__Work instructions__
Reproduce every line of the data below word for word, leaving out the pictures.

__Task inputs__
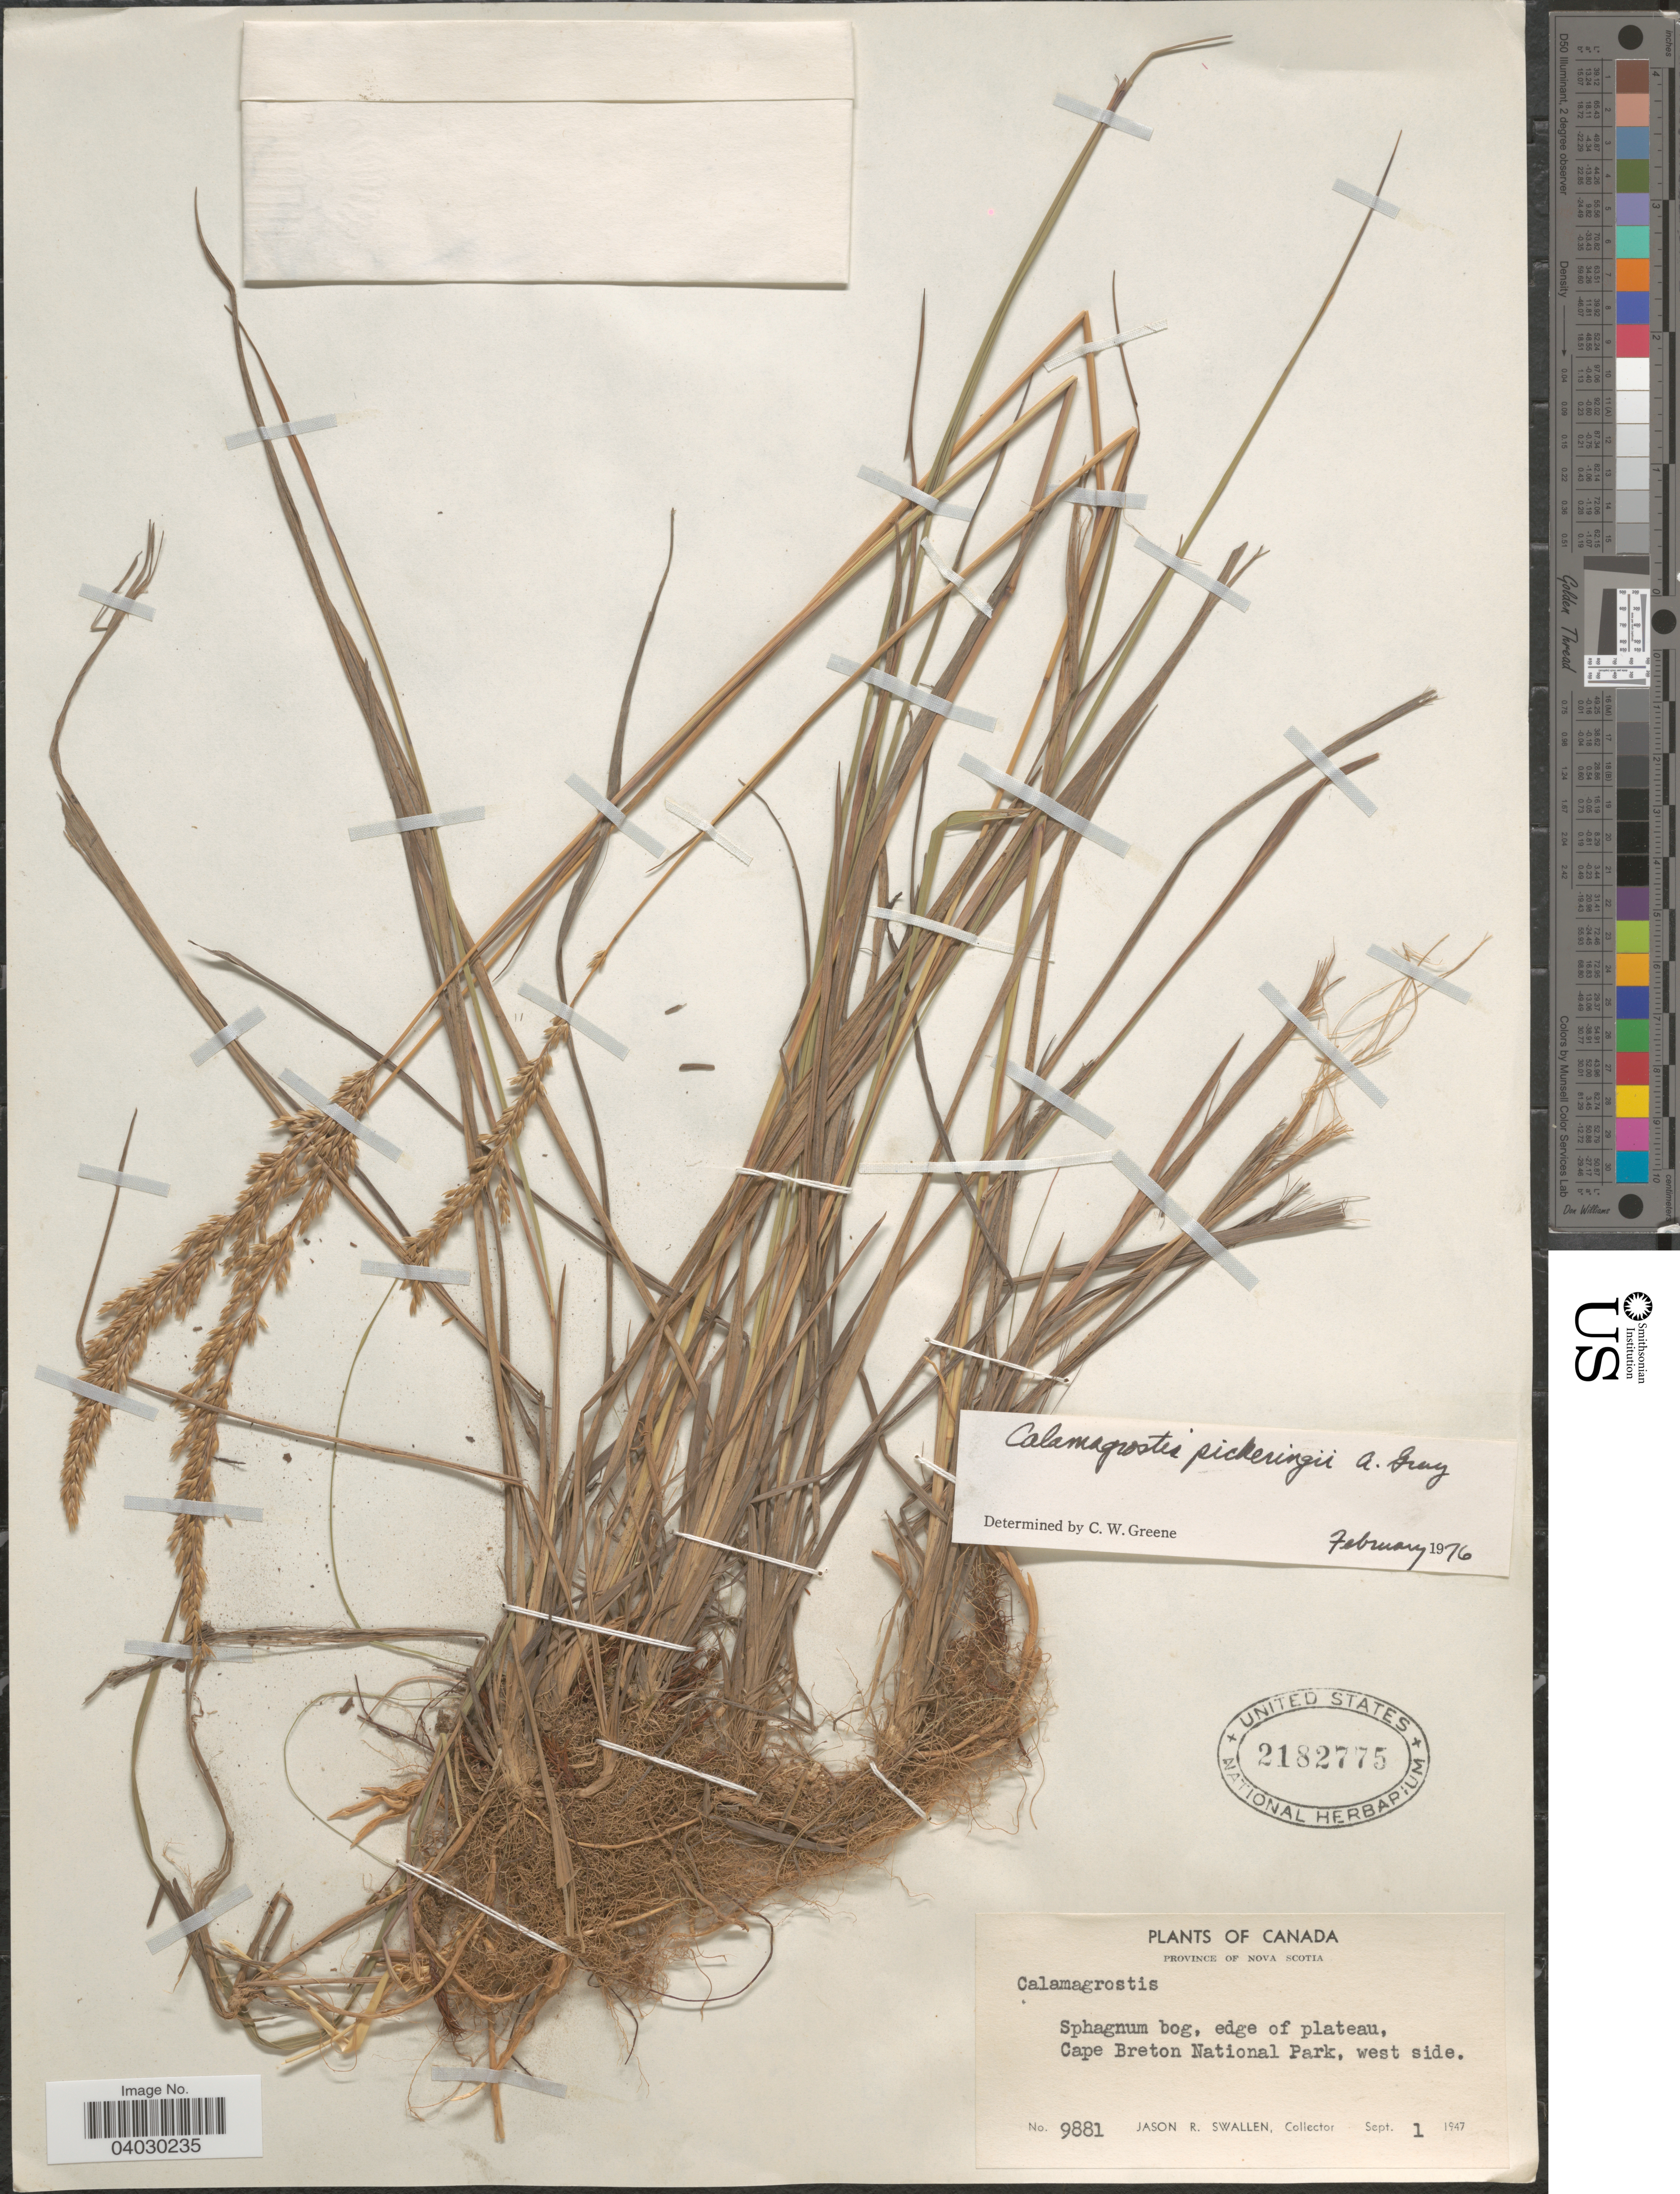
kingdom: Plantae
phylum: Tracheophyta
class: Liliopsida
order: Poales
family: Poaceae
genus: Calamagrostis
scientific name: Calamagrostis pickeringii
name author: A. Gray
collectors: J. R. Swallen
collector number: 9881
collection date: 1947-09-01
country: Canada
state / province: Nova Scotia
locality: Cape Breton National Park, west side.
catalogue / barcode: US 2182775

__Completed exercise__
kingdom: Plantae
phylum: Tracheophyta
class: Liliopsida
order: Poales
family: Poaceae
genus: Calamagrostis
scientific name: Calamagrostis pickeringii
name author: A. Gray
collectors: J. R. Swallen
collector number: 9881
collection date: 1947-09-01
country: Canada
state / province: Nova Scotia
locality: Cape Breton National Park, west side.
catalogue / barcode: US 2182775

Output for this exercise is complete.